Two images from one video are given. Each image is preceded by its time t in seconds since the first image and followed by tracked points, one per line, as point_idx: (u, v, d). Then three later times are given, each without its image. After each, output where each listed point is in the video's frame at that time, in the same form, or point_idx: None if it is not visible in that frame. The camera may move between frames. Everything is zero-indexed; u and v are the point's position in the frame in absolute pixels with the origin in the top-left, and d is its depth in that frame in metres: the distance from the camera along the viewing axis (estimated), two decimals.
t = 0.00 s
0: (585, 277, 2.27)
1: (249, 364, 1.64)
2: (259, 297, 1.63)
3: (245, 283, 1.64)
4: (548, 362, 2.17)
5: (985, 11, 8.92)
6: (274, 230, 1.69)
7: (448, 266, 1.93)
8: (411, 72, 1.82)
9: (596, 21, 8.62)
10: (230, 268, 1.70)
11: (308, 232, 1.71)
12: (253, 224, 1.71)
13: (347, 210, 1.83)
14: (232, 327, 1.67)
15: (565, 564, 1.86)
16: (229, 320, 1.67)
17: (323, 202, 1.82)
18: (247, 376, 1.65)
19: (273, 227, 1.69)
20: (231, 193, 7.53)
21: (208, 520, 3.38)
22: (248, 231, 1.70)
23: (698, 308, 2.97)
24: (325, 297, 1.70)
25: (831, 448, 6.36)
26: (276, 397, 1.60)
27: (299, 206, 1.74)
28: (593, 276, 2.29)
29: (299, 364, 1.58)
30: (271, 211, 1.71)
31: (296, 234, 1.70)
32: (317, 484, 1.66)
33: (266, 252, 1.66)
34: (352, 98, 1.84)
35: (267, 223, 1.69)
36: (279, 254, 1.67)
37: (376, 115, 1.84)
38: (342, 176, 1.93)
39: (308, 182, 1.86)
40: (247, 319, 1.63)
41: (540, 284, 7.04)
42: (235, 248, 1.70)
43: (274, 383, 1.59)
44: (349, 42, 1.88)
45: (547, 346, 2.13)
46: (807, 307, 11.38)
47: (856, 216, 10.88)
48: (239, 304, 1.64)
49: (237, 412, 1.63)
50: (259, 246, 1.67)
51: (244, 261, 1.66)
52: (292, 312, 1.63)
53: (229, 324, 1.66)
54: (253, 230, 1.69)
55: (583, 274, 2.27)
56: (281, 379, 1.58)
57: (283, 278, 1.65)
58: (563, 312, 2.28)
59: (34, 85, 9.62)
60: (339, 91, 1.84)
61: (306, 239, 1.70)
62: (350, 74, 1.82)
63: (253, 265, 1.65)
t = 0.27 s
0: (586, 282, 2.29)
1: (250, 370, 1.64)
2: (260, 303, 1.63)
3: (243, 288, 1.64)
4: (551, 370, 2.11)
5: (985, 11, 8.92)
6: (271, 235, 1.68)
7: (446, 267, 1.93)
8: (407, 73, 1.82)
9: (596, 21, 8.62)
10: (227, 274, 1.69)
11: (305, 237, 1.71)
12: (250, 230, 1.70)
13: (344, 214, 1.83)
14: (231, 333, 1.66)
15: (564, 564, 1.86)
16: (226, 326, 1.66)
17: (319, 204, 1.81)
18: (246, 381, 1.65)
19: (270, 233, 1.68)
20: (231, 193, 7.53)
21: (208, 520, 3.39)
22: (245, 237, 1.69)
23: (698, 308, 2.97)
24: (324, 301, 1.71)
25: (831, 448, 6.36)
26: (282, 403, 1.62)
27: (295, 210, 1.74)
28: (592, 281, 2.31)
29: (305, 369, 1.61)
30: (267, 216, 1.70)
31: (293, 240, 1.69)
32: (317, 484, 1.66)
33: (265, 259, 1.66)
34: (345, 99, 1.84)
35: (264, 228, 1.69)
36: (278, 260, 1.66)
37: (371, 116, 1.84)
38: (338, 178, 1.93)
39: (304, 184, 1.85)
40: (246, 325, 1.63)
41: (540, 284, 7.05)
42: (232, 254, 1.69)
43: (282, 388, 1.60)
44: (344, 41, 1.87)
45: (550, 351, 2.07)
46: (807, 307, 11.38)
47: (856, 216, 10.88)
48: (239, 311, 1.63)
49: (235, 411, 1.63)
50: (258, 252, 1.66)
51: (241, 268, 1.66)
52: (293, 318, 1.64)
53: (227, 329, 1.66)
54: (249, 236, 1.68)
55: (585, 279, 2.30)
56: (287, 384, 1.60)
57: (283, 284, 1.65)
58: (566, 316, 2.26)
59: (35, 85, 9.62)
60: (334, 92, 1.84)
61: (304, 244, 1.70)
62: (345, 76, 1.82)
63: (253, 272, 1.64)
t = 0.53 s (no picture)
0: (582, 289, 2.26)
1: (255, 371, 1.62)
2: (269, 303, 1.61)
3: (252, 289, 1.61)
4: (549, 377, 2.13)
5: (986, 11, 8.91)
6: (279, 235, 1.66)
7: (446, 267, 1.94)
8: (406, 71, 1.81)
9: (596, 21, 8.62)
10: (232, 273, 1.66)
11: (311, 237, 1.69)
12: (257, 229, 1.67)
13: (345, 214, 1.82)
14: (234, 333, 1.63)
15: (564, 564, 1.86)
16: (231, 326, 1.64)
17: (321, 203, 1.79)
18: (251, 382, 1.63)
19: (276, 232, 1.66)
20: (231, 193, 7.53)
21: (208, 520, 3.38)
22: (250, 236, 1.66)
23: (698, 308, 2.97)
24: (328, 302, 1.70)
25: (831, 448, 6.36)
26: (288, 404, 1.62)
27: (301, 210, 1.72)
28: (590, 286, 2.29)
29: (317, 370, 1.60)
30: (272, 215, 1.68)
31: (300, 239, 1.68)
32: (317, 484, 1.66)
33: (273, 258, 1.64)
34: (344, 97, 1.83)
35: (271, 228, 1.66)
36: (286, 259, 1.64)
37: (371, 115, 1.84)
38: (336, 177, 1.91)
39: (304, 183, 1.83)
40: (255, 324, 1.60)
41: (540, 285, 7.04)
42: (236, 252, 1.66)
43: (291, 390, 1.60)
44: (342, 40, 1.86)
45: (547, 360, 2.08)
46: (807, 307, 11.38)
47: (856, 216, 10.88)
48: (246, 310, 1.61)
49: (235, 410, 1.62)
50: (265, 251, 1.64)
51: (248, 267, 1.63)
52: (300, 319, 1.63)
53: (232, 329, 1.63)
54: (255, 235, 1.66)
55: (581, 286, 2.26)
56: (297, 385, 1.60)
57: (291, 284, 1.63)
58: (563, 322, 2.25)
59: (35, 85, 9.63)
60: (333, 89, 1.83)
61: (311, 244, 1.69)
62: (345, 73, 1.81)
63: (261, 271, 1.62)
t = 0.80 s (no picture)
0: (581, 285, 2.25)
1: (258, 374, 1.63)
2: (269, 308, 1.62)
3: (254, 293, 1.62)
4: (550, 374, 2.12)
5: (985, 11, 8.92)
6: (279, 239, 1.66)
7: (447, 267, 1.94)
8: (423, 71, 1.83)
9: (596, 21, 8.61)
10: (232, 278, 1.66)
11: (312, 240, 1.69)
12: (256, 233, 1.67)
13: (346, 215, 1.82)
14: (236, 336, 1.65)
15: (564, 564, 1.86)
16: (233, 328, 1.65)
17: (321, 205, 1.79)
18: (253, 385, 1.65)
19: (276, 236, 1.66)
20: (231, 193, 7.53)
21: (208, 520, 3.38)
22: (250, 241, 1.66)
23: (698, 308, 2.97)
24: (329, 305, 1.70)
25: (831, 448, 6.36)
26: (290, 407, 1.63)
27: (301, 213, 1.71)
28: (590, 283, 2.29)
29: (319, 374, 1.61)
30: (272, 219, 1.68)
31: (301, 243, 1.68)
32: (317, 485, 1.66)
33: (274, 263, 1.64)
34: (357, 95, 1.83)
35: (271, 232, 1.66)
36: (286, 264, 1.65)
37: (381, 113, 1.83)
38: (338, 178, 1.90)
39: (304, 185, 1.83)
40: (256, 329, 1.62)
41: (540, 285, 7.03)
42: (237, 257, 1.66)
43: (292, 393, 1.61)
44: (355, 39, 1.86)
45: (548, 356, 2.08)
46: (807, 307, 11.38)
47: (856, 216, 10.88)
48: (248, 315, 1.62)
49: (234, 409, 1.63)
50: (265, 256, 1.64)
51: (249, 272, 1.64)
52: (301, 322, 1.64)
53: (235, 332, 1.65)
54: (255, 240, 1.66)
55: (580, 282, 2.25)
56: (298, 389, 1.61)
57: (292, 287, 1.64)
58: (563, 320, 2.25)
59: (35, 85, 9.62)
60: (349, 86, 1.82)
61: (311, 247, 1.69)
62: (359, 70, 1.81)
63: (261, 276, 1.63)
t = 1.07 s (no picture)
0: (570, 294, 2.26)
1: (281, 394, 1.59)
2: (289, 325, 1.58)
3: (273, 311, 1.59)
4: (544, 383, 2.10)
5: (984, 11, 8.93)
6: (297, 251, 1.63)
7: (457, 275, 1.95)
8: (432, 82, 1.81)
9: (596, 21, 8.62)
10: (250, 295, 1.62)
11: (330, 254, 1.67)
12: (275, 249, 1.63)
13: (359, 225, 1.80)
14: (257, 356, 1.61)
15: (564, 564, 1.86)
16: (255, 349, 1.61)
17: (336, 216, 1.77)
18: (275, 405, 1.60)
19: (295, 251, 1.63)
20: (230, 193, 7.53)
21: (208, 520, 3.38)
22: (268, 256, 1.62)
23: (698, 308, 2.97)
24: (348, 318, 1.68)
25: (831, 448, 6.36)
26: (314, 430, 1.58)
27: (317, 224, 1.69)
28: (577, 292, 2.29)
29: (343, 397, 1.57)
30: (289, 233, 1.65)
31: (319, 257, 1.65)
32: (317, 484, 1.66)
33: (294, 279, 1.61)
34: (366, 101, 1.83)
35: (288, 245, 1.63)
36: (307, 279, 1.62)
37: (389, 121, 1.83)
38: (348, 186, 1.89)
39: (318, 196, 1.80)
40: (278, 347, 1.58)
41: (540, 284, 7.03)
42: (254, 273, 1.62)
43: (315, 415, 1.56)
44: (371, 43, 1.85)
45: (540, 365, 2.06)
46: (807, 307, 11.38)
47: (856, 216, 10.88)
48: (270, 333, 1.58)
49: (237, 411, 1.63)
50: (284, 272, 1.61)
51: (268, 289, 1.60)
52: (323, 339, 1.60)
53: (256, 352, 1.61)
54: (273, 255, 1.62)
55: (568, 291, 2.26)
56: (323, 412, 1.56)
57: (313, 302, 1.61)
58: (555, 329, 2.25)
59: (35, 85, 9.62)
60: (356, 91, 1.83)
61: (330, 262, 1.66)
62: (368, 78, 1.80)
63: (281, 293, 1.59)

Exercise objective
Your job is to print exactly the lines that run from the top of the entries through the line with "14: (232, 327, 1.67)", and no others.

Result for this exercise
Two images from one video are given. Each image is preceded by its time t in seconds since the first image and followed by tracked points, one per line, as point_idx: (u, v, d). Then three later times are given, each without its image. After each, output where each listed point is in the video's frame at that time, in the same form, or point_idx: None if it is not visible in that frame. The camera may move between frames. Everything is zero-indexed; u and v are the point's position in the frame in absolute pixels with the origin in the top-left, and d is its depth in that frame in metres: the distance from the camera along the viewing axis (estimated), two decimals.
t = 0.00 s
0: (585, 277, 2.27)
1: (249, 364, 1.64)
2: (259, 297, 1.63)
3: (245, 283, 1.64)
4: (548, 362, 2.17)
5: (985, 11, 8.92)
6: (274, 230, 1.69)
7: (448, 266, 1.93)
8: (411, 72, 1.82)
9: (596, 21, 8.62)
10: (230, 268, 1.70)
11: (308, 232, 1.71)
12: (253, 224, 1.71)
13: (347, 210, 1.83)
14: (232, 327, 1.67)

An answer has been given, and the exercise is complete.